The next time you’re in a big TV set retailer or box house, step back and observe as many flat-screen HDTVs simultaneously as possible. Typically, most of the screens are connected to the same video source. As scenes change, watch closely with your engineering eye and you may discover that all the TVs don’t always display scene changes at precisely the same time. All flat screens process video, and some process it with more latency than others. Some LCD and plasma displays can add up to three frames of delay by performing digital processes, which, if the audio isn’t delayed to match, can create a notable lip-sync problem.

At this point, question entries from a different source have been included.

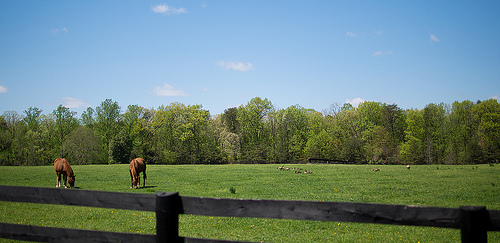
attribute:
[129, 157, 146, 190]
horse — brown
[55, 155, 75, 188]
horse — brown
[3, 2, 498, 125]
sky — blue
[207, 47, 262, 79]
cloud — white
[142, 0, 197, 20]
cloud — white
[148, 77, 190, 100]
cloud — white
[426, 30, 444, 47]
cloud — white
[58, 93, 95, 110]
cloud — white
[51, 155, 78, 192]
horse — brown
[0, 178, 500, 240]
fence — wooden, rail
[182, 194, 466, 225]
slat — wooden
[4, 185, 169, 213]
slat — wooden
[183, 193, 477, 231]
slat — wooden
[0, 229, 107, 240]
slat — wooden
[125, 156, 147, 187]
horse — brown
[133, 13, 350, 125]
clouds — white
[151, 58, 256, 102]
clouds — white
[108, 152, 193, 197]
horse — brown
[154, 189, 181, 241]
fence post — wooden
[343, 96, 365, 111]
cloud — small, wispy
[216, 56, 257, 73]
cloud — small, wispy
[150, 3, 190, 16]
cloud — small, wispy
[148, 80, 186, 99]
cloud — small, wispy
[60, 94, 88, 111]
cloud — small, wispy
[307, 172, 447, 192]
pasture — green, large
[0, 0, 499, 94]
sky — clear, blue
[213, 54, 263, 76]
clouds — puffy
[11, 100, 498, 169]
trees — green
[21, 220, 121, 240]
slat — wooden 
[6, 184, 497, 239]
fence — wooden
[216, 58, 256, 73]
cloud — white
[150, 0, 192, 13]
cloud — white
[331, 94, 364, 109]
cloud — white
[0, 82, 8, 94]
cloud — white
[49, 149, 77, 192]
horse — brown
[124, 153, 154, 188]
horse — brown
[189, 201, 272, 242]
fence — black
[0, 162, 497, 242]
grass — green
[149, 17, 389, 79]
sky — blue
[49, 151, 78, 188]
horse — brown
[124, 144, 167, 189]
horse — brown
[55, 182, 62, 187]
feet — white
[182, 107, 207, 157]
tree — tall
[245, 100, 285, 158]
tree — tall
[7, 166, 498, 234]
pasture — green, grass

Lip-sync problems become more noticeable on larger screens, and they may be exacerbated by the viewer’s audio wiring. For example, a flat-screen display may be connected with a DVI or HDMI cable from a cable or satellite set-top box (STB), while the analog audio output of the STB is connected directly to a stereo system. If there is any video-processing delay in either the STB or display, the audio will move ahead of the video. Other home theater gizmos such as scalers or signal converters can also add video delay.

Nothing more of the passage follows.